Mr Moxon Browne quoted Sherlock Holmes’ maxim that “Once you eliminate the impossible, whatever remains, no matter how improbable, must be the truth”.
But he said the Perepilichnyy case was still “bristling with unknowns”.
He said: “We do not know what was in Mr Perepilichnyy’s stomach when he died. We do not know for certain what he had for lunch.
“CCTV was never interrogated. We do not know what phone calls Mr Perepilichnyy made.
“There are lots and lots of parallels as far as uncertainties are concerned.”
On the question of whether Mr Perepilichnyy died of an unascertained cardiac arrhythmia, the lawyer said: “You might decide that it is not at all probable that someone in perfect health never had any
symptoms or carried any genetic markers for this disability. In all those circumstances statistically it is an extremely rare event.”
He said it was “necessary to grapple with the circumstances of Mr Perepilichnyy’s life” to determine his death.
That included his connection with the fraud against Hermitage which provided a motive to kill him.
He said: “It is not a fanciful proposal that people might come from Russia with a view to harm someone they saw as the enemy.”
Henrietta Hill QC, for Hermitage, called for a full narrative verdict to conclude death was unascertained.
She highlighted “significant uncertainty” over tests for poisoning.
Ms Hill told the court there were “at least 10 poisons” that remain possible culprits, meaning it was not reasonable to exclude it as a cause of death.
She said there were “serious failings” in the Surrey Police investigation amid evidence Mr Perepilichnyy received threats and was linked to the fraud.
Ms Hill said there were 15 key failings in the police inquiry.
From the very start, police failed to classify the death as suspicious and missed opportunities to gather forensic and toxicology evidence, she said.
Police failed to gain evidence of Mr Perepilichnyy’s movements and analyse the threats.
She said actions were “locked down” and nothing done about the murder proposition.
She said there was “plainly a public concern”, particularly in light of events in Salisbury.
She highlighted a concern the officer in the case would not change his approach if it happened again on Surrey’s patch.
And there was a risk organised criminals “sanctioned by a foreign state” may think they could act with “impunity” if they were not properly investigated by British police, she said.
However, Fiona Barton QC, for Surrey Police maintained “there is insufficient evidence to support unlawful killing”.
She told the court: “There was an investigation. It was a thorough investigation. It turned up no evidence that Mr Perepilichnyy had in fact been killed.”
Ms Barton said it was “totally inappropriate” to suggest people might think they could come to Surrey and “get away with murder”.
John Beggs QC, for Mr Perepilichnyy’s widow Tatiana, called for all the “florid” theories of murder and intrigue be put to bed for the sake of his children.

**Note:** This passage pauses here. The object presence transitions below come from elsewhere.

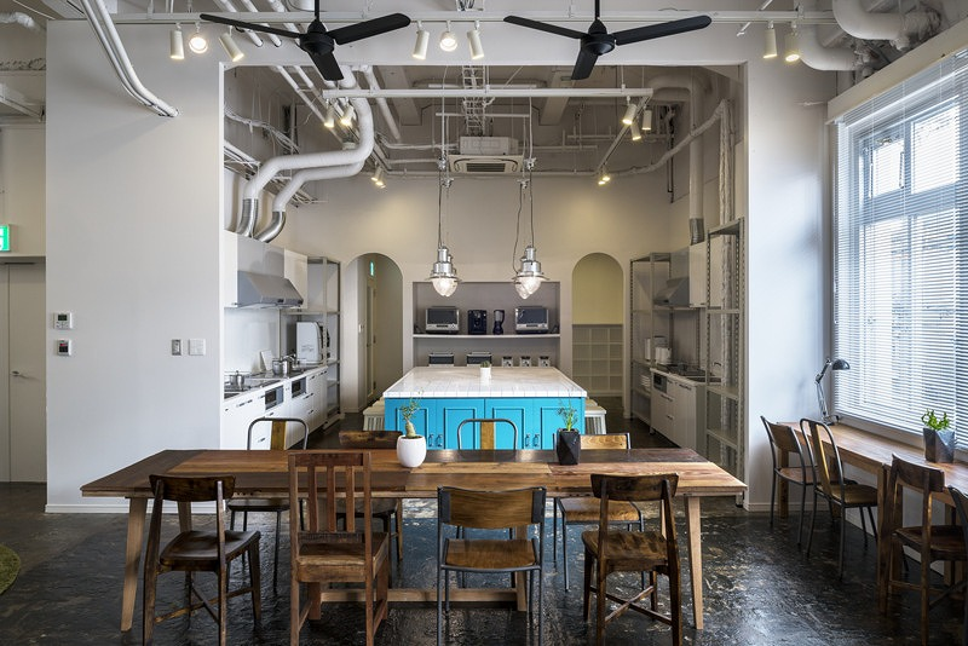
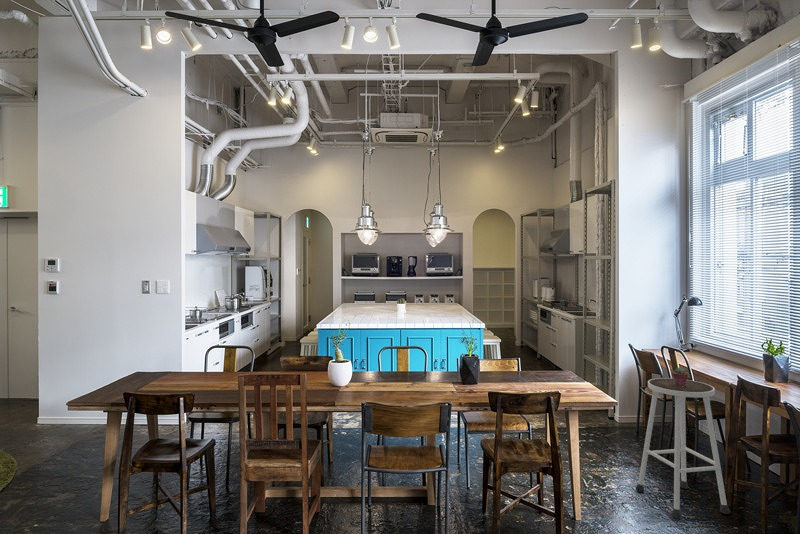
+ potted succulent [671,366,689,387]
+ stool [635,377,731,520]
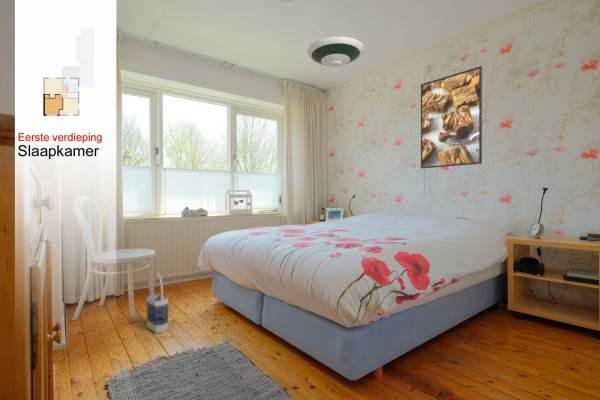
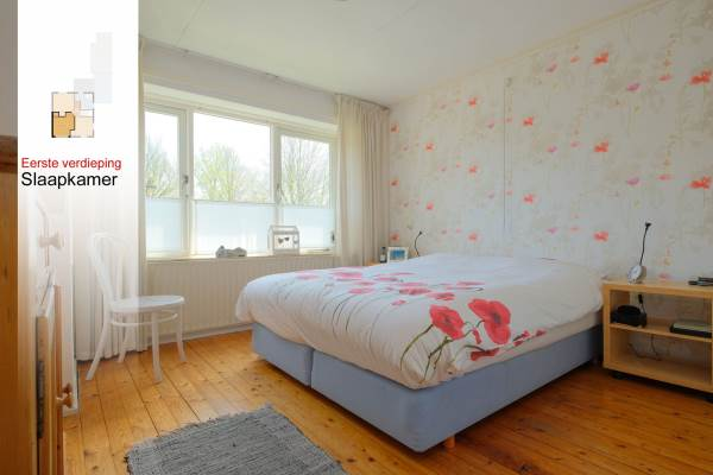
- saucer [306,36,365,68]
- bag [146,272,169,334]
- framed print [420,65,483,169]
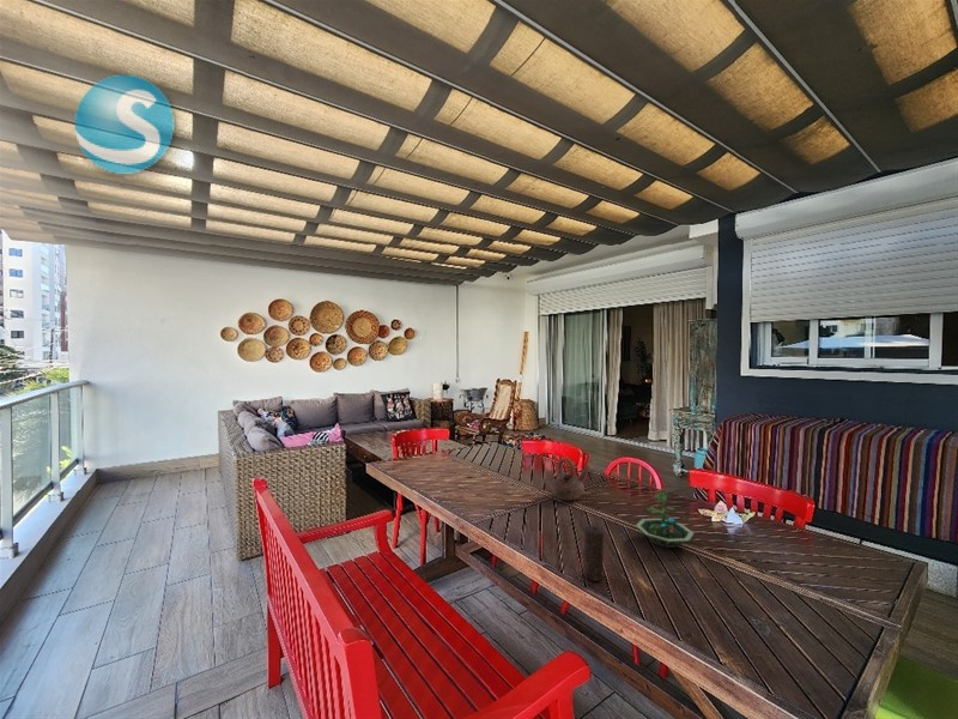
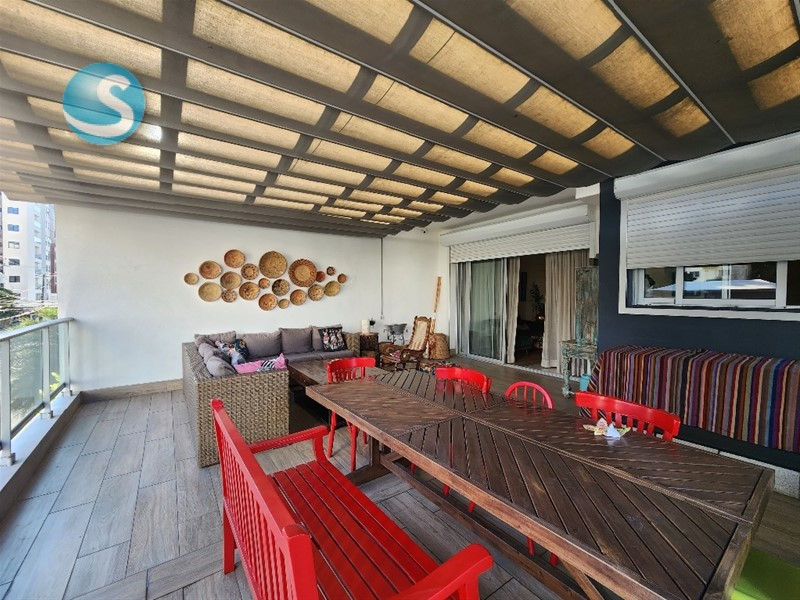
- terrarium [635,488,695,549]
- candle [582,524,606,582]
- teapot [548,457,590,502]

He accused Legal and General of having a commercial motivation and Hermitage a long established political reason for casting suspicion on his death.
He said: “The widow has asked me to record her distress that over what is almost six years, two very well funded commercial enterprises Legal and General, a household name, and Hermitage Capital Management, less well known have prolonged the progression of this case to almost the sixth anniversary of Alexander’s death.

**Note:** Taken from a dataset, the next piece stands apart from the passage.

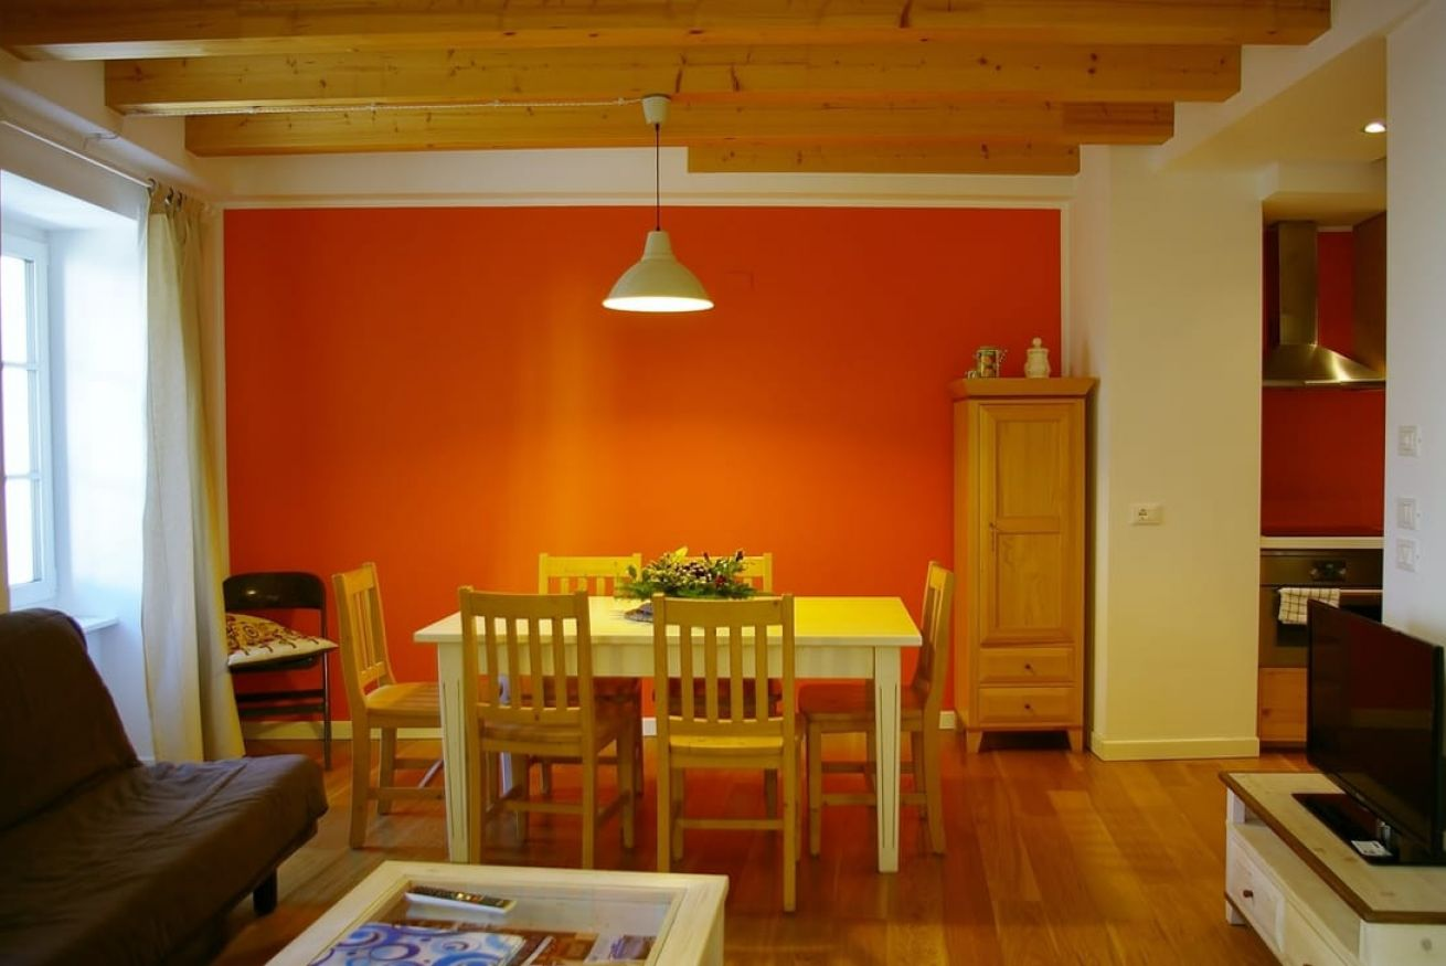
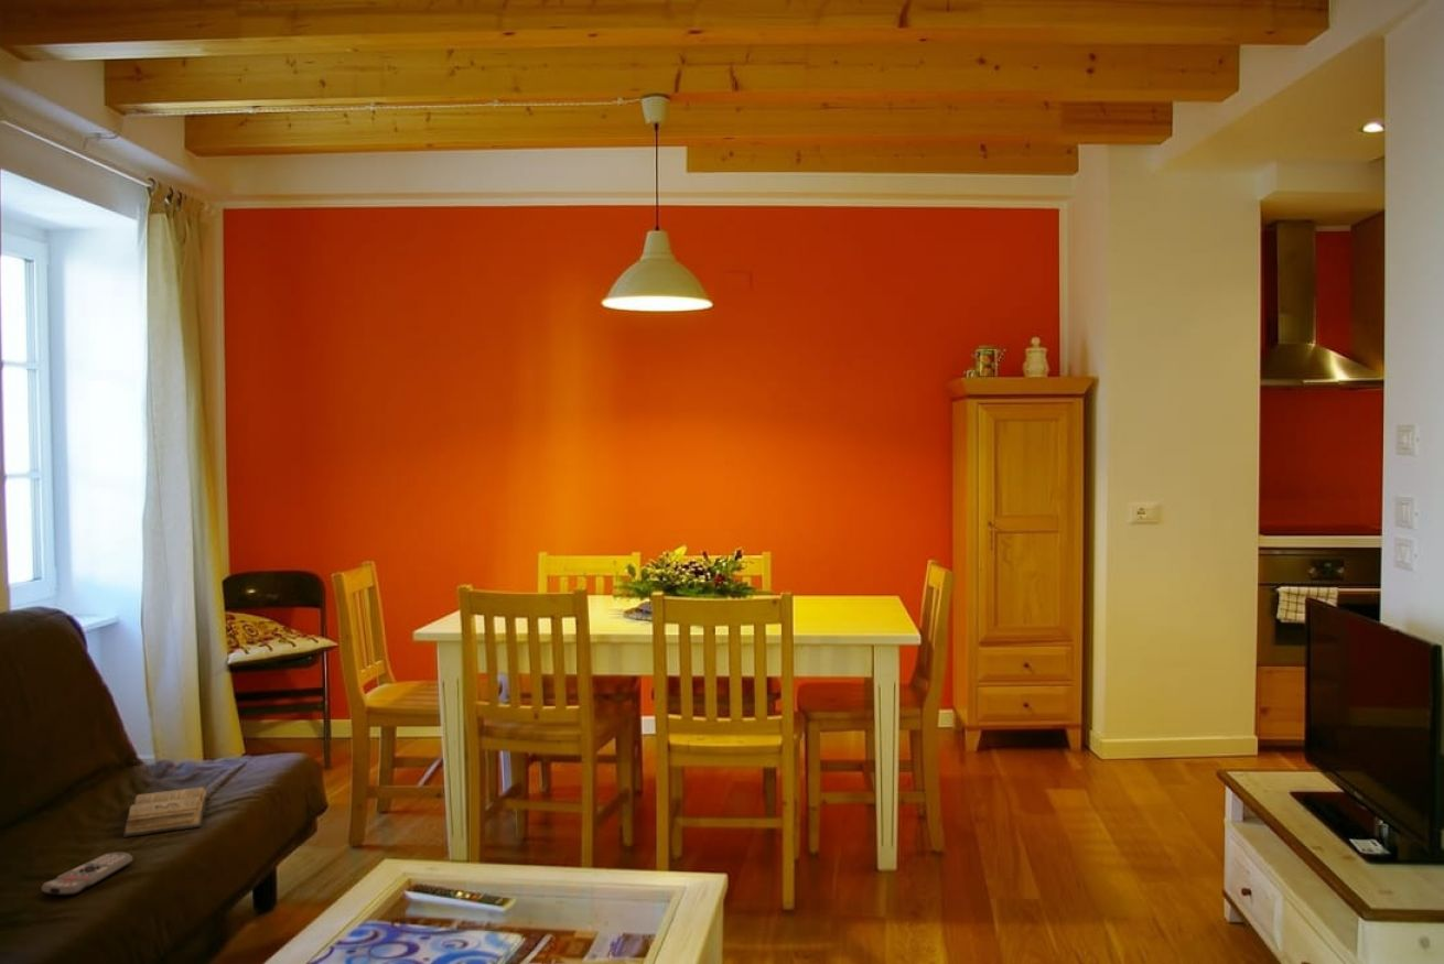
+ diary [122,786,209,838]
+ remote control [41,852,133,897]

“It must be obvious to them their conduct over this inquest has increased the distress not only to the widow but the two children.”
He accused lawyers for the two organisations of “promulgating and promoting” the most “florid” stories of murder and assassination.

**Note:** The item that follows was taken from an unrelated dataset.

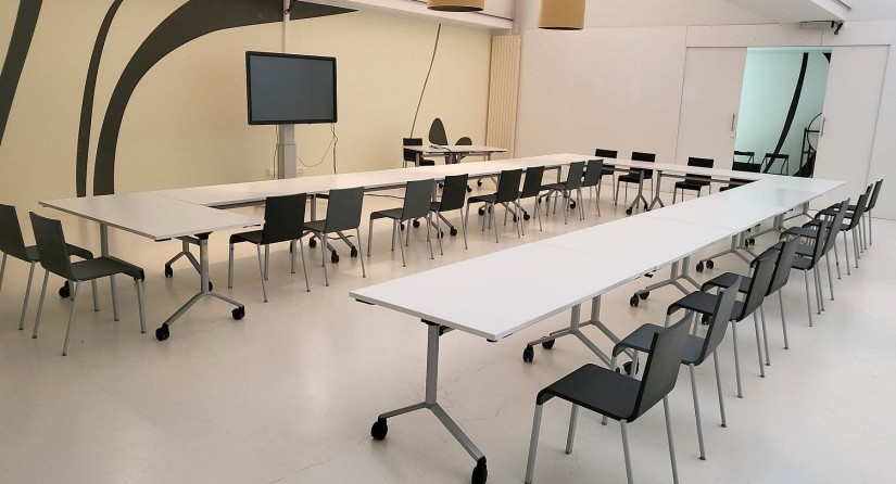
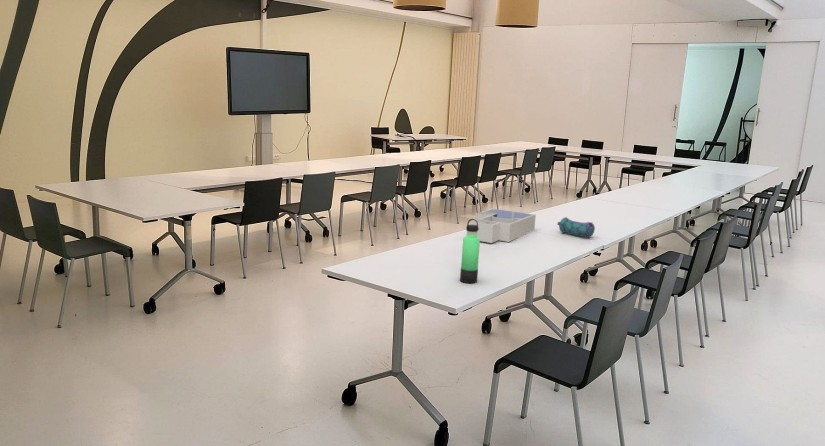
+ pencil case [556,216,596,239]
+ desk organizer [470,207,537,244]
+ thermos bottle [459,218,481,284]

He said there was no evidence to connect Mr Perepilichnyy’s death with the fraud in Russia.
There had been a “hit and run sniping at the good character of Mr Perepilichnyy either expressly or implied” when there had been no evidence of any criminality on his part, Mr Beggs said.
Peter Skelton QC said it was open to the coroner to conclude Mr Perepilichnyy died of natural causes or his death was unascertained.
The coroner adjourned the inquest to a future date when he will record his verdict.